Measurements of Running DeepSeek R1 locally on a Laptop using LM Studio

Jan-Eric Schäfrich

09 Feb 2025 • 5 min read

Test Setup
Laptop: Lenovo Thinkpad T14 Gen 4
CPU: AMD Ryzen 7840U, integrated Radeon 780M
RAM: 2x8 GB 6400 MT/s (bandwidth = 102 GB/s)
OS: Pop!OS 22.04, Kernel 6.9
LM Studio: 0.3.9 build 6 (AppImage)

Enabled full GPU offload:

For each measurement a new chat with an empty context window was created.

Prompt: Write an essay of 500 words about your creation.

UEFI no dedicated VRAM:

CPU usage as reported by LM Studio: 14 %

In battery mode the thinking time got sometimes unusable long. Everything above 30 tokens per second feels speedy.
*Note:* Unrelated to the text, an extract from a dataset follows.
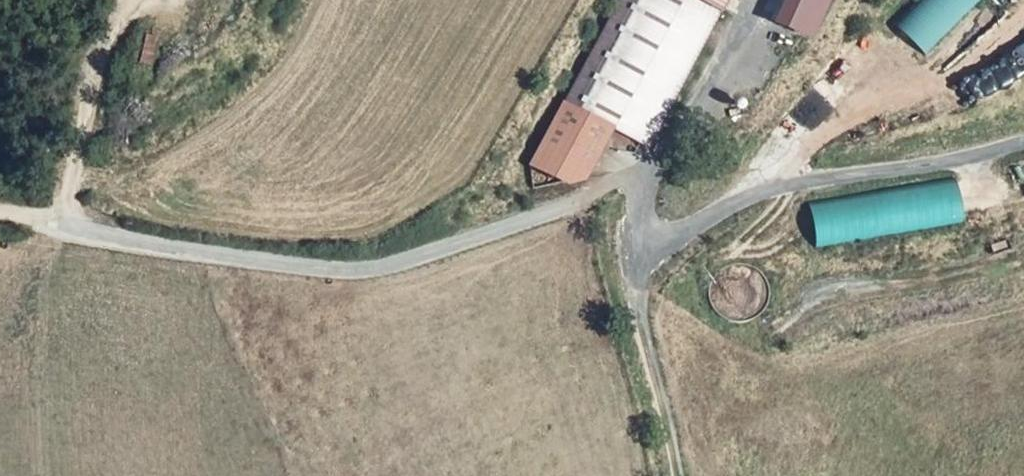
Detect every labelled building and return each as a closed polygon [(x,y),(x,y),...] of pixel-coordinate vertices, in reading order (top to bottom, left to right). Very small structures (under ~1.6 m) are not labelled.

deepseek-r1-distill-qwen-1.5b	battery	balanced	performance
power	12 W	26 W	31 W
thinking/s	59	7.9	19.6
tokens/s	19.31	33.4	36

Typical answer length 1100 tokens. It seems though, that the model did not understand, that it was asked to write an essay about itself.

Example answer:

Creating something out of the void is a profound journey that spans across generations, offering us a chance to reflect on our identity, experiences, and aspirations. For me, creating was not just an act but a transformative process that brought meaning to my life. It started as a simple imaginative story—a narrative that would later become a literal creation. This creation became more than a vehicle for storytelling; it was a metaphor of the human spirit's journey—connecting us to the unknown, guiding us through confusion, and offering a pathway toward clarity.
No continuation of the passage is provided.